Gülen örgütünün eski Türkiye’nin uzantısı bir kontrgerilla projesi olduğunu görmek için, paralel terör örgütünün Mumcu suikastini örten karanlık ellerle aynı cephede olduklarını anlamak için bugün Yeni Şafak’ta Tamer Korkmaz’ın yazısını okumalısınız.
Bu yazıyı okuduğunuzda da Cumhuriyet gazetesinin nasıl Gülen örgütünün eline geçtiğini, babasını öldüren kontrgerilla yapısının nasıl oğlunu bu gazeteye yazar yaptıklarını daha iyi anlayacaksınız.
İşte gerçekler:
28 ŞUBAT’A KARŞI KARARALI DURAN MEHMET ALİ TEKİN
Mehmet Ali Tekin, 1990-93 yılları arasında aylık olarak yayınlanan Tevhid Dergisi’nde Müessese Müdürü idi. 1993 Ağustos’unda yayın hayatına başlayan Selam gazetesinde de yazıyordu…
1995-97 yıllarında ise Selam’ın Sorumlu Yazı İşleri Müdürlüğünü yaptı. Yazarı da olduğu gazeteyi Hasan Kılıç’tan 1998’de devraldı, bir yıl boyunca çıkardı. 28 Şubat sürecindeki yayınları, Selam gazetesinin rejimin hışmına uğramasına yol açmıştı.
28 Şubat’a karşı kararlı duruşun sonucunda, Tekin’e çoğu İstanbul DGM’lerinde olmak üzere toplam 40 dava açılmıştı.
“AMİRİM LİSTEMİZDE İSMİ OLMAYAN TALİP ÖZÇELİK’İ NE YAPALIM”
2000 yılının 6 Mayıs gecesi, Başakşehir’deki evinde Ankara’dan Selam gazetesinin eski temsilcisi Talip Özçelik’i misafir ediyordu…

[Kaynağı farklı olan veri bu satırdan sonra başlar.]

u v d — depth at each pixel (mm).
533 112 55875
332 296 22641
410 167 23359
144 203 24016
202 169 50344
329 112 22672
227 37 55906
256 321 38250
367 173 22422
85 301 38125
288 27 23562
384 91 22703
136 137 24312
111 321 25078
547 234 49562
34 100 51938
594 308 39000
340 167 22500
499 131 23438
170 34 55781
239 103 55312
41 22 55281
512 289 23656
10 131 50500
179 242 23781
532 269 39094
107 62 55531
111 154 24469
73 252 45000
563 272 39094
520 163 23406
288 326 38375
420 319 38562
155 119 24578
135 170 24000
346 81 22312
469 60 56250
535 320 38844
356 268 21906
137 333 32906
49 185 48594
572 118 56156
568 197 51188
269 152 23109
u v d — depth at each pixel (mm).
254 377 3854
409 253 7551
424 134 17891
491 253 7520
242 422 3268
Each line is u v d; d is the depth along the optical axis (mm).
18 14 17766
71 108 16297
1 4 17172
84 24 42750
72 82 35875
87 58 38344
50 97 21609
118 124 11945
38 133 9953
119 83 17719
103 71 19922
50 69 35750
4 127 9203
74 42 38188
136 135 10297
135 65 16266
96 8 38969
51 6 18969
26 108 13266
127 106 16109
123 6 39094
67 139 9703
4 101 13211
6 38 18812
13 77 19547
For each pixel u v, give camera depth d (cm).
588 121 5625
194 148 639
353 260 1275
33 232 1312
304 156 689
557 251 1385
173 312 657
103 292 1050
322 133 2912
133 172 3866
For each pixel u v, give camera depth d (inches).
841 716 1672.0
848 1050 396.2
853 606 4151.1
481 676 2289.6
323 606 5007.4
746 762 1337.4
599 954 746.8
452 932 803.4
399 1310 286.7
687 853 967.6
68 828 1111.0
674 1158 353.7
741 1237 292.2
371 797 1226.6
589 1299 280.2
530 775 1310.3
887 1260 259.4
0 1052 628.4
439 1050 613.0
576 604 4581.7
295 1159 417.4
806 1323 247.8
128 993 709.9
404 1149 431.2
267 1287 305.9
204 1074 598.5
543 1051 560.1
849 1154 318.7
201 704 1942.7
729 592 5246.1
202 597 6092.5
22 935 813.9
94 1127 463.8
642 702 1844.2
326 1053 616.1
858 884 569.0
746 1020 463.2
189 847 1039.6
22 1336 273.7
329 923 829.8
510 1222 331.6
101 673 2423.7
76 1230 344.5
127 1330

Umut Operasyonu kapsamında, polis evini bastı!
Arama yapıldıktan sonra, polis telsizle ‘Amirim burada listemizde ismi olmayan Talip Özçelik diye bir yatılı misafir de var. Onu ne yapalım?’ diye sordu.
O DA MUMCU SUİKASTİNDEN SUÇLANIP HAPİS YATTI
Özçelik de Tekin gibi gözaltına alındı, Mumcu Suikastı’ndan dolayı suçlanarak dört buçuk yıl hapis yattı!
Ev arama zaptında ‘Tevhid-Hizbullah örgütüne yönelik operasyonda Mehmet Ali Tekin’in evinde ele geçirilen örgütsel dokümanlar’dan söz ediliyordu:
Örgütün adı o an itibarıyla Tevhid-Hizbullah’tı!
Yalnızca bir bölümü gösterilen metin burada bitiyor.